AirbyteLoader
Airbyte is a data integration platform for ELT pipelines from APIs, databases & files to warehouses & lakes. It has the largest catalog of ELT connectors to data warehouses and databases.
This covers how to load any source from Airbyte into LangChain documents
Installation
In order to use AirbyteLoader
you need to install the langchain-airbyte
integration package.
%pip install -qU langchain-airbyte
Note: Currently, the airbyte
library does not support Pydantic v2.
Please downgrade to Pydantic v1 to use this package.
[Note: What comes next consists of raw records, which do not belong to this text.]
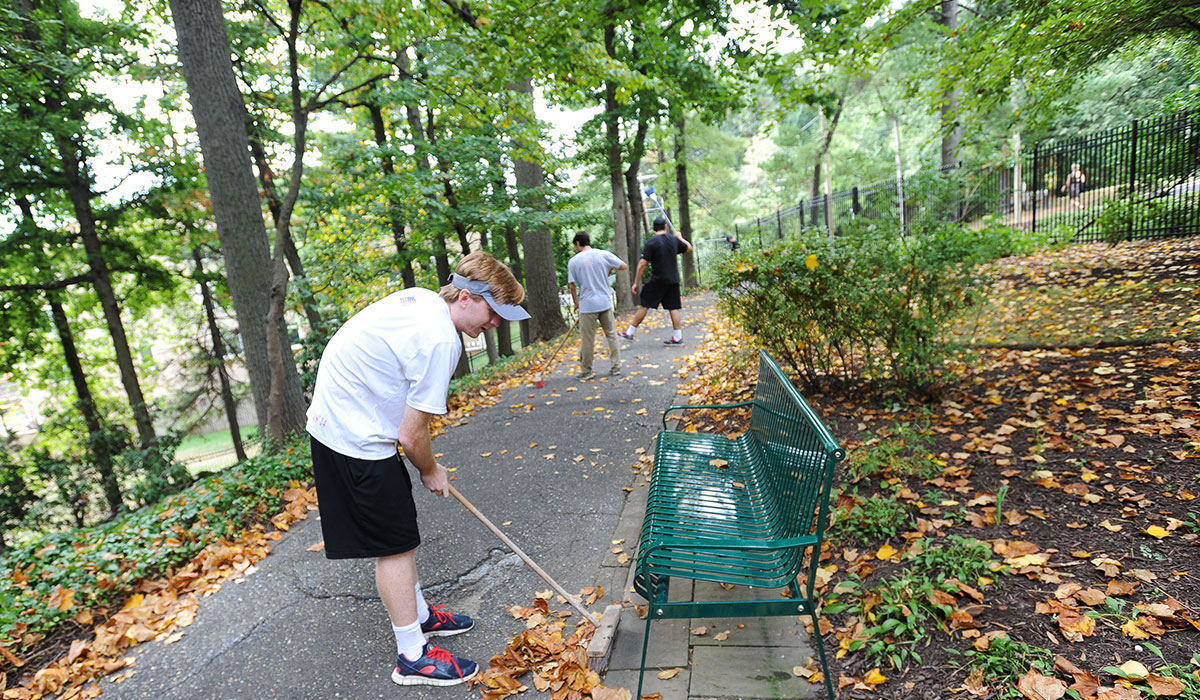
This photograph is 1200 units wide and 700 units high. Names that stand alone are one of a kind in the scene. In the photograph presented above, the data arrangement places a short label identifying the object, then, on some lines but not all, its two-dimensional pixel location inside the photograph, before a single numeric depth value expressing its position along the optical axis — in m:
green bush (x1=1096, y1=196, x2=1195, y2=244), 9.77
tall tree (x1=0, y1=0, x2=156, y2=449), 7.71
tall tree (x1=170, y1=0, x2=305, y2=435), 5.87
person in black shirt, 8.55
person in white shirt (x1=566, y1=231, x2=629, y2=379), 7.42
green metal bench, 2.35
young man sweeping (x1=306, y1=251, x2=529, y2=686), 2.40
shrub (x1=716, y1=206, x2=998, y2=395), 4.43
Note: This package also currently requires Python 3.10+.
Loading Documents
By default, the AirbyteLoader
will load any structured data from a stream and output yaml-formatted documents.
from langchain_airbyte import AirbyteLoader
loader = AirbyteLoader(
source="source-faker",
stream="users",
config={"count": 10},
)
docs = loader.load()
print(docs[0].page_content[:500])
\`\`\`yaml
academic_degree: PhD
address:
city: Lauderdale Lakes
country_code: FI
postal_code: '75466'
province: New Jersey
state: Hawaii
street_name: Stoneyford
street_number: '1112'
age: 44
blood_type: "O\u2212"
created_at: '2004-04-02T13:05:27+00:00'
email: bread2099+1@outlook.com
gender: Fluid
height: '1.62'
id: 1
language: Belarusian
name: Moses
nationality: Dutch
occupation: Track Worker
telephone: 1-467-194-2318
title: M.Sc.Tech.
updated_at: '2024-02-27T16:41:01+00:00'
weight: 6
You can also specify a custom prompt template for formatting documents:
from langchain_core.prompts import PromptTemplate
loader_templated = AirbyteLoader(
source="source-faker",
stream="users",
config={"count": 10},
template=PromptTemplate.from_template(
"My name is {name} and I am {height} meters tall."
),
)
docs_templated = loader_templated.load()
print(docs_templated[0].page_content)
API Reference:PromptTemplate
My name is Verdie and I am 1.73 meters tall.